Einer der Herren Horngacher hat letzte Woche ein großes Wort gelassen ausgesprochen: Der Kufsteiner Milch-Dioxin-Skandal sei in Wahrheit ein Presseskandal. Wer traut sich denn so etwas? Der Presse das sagen, was wahr ist? Der wird sich in unseren Zeiten nicht lange halten. Nach Durchsicht der Zeitungen hierzulande und in anderen Bundesländern und nach Abhören der Programme des ORF kann bestätigt werden, daß die Meldung vom angeblich in der Kufsteiner Milch gefundenen Dioxin zehn-bis fünfmal größer gebracht wurde als die späte Richtigstellung. Und die Art der Berichtigung - so, als hätten die Wörgler halt, weil ihnen die ersten Messungen nicht gefallen haben, einfach weitere aufgegeben, bis herauskam, was sie in Auftrag gegeben hätten. Man weiß ja, wie Sachverständige zu kaufen sind ...

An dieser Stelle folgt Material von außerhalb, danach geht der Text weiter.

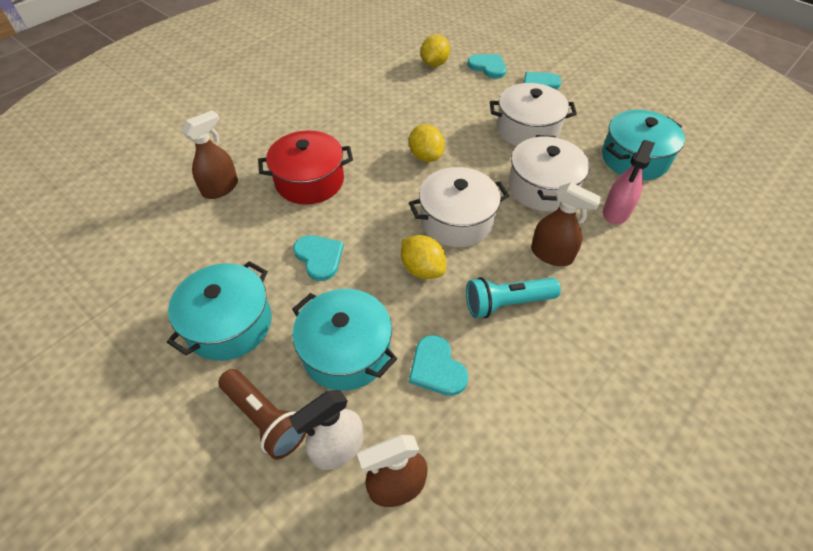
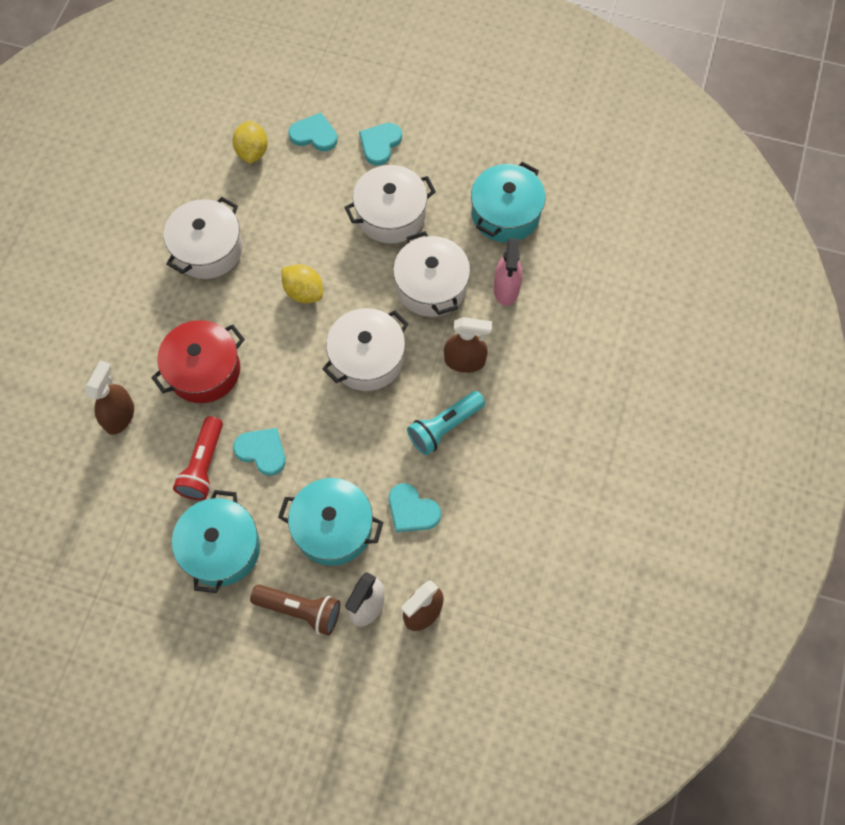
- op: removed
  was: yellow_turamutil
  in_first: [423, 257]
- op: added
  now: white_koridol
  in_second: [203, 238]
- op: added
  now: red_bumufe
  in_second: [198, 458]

Kein Wort der Entschuldigung dafür, daß man Pfuschern auf den Leim gegangen ist. Es war das alles zu erwarten, in ebendieser Form. Es schreibt dies hier einer, der in den nächsten Jahren für die Pressearbeit der Kammer wieder mehr Verantwortung übernehmen soll. Hat er einen Schuß, sich so einzuführen bei seinen alten Kollegen? Hoffentlich nicht. Aber Presseschelte muß erlaubt sein, wenn nachweislich ein solcher Mist gemacht wurde.